▸ REQUEST
Some of the lines below need repeating. Reproduce exactly those between the lines holding "show bare output" and "request verification token", inclusive.

(DATA PROVIDED begins)

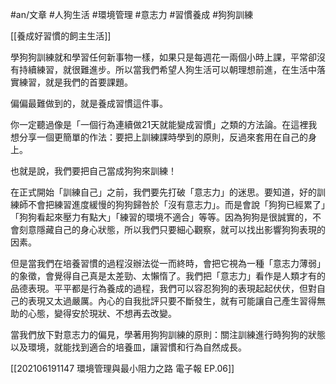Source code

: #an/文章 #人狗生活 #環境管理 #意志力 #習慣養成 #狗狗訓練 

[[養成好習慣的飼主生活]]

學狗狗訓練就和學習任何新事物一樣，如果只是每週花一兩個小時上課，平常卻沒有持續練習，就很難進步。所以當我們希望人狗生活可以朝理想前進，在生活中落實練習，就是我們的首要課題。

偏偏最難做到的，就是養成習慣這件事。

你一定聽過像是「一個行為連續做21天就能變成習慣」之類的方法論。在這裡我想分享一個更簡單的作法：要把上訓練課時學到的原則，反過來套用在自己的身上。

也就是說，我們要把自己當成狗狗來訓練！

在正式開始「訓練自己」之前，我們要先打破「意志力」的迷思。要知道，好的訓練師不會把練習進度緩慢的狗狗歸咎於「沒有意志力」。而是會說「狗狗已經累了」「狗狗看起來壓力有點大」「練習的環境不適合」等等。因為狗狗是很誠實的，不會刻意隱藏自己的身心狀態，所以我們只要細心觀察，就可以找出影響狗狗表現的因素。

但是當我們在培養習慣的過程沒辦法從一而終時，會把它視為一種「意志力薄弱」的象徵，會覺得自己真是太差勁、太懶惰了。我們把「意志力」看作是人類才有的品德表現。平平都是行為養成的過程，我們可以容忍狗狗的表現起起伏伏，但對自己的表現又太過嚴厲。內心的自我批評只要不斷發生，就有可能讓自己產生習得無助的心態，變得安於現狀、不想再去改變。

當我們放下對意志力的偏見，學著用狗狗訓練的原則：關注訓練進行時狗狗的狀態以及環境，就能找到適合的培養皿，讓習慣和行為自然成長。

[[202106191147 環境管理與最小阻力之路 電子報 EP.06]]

(DATA PROVIDED ends)
(DATA PROVIDED begins)

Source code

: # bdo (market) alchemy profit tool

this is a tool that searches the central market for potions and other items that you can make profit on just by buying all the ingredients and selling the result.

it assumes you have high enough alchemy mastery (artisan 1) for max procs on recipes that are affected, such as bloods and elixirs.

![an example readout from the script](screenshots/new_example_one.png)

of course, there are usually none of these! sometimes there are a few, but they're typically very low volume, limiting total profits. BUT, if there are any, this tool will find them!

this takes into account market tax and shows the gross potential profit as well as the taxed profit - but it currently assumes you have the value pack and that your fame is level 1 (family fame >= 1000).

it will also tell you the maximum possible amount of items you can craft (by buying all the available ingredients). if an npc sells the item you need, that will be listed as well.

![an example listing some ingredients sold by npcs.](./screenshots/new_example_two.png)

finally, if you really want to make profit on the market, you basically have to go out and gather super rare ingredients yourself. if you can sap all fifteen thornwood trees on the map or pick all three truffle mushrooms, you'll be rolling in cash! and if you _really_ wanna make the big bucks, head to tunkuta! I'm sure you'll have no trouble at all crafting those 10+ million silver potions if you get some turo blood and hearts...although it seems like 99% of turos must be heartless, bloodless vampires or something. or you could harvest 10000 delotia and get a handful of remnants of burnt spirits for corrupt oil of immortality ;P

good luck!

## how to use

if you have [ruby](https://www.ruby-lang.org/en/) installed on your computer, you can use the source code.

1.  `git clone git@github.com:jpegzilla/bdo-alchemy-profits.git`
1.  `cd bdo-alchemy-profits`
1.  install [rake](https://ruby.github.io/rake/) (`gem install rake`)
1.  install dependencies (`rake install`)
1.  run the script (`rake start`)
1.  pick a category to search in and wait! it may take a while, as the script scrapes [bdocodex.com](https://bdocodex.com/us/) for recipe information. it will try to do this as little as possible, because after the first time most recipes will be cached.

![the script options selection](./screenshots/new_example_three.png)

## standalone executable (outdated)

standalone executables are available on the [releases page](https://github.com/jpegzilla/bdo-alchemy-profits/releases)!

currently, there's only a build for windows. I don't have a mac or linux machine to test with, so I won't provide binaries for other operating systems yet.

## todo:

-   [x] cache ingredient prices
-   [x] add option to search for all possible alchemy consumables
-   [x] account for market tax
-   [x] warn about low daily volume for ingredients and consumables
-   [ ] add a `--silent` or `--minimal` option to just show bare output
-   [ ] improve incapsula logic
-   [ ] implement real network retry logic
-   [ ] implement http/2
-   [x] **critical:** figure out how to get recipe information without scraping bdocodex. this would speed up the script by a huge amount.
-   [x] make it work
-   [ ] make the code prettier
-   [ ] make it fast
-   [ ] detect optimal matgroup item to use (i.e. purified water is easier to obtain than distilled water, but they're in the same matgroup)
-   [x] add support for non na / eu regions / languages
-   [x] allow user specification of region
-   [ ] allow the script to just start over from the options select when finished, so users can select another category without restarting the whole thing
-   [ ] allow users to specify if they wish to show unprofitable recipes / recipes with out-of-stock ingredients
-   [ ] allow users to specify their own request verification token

(DATA PROVIDED ends)

▸ EXPECTED OUTPUT
-   [ ] add a `--silent` or `--minimal` option to just show bare output
-   [ ] improve incapsula logic
-   [ ] implement real network retry logic
-   [ ] implement http/2
-   [x] **critical:** figure out how to get recipe information without scraping bdocodex. this would speed up the script by a huge amount.
-   [x] make it work
-   [ ] make the code prettier
-   [ ] make it fast
-   [ ] detect optimal matgroup item to use (i.e. purified water is easier to obtain than distilled water, but they're in the same matgroup)
-   [x] add support for non na / eu regions / languages
-   [x] allow user specification of region
-   [ ] allow the script to just start over from the options select when finished, so users can select another category without restarting the whole thing
-   [ ] allow users to specify if they wish to show unprofitable recipes / recipes with out-of-stock ingredients
-   [ ] allow users to specify their own request verification token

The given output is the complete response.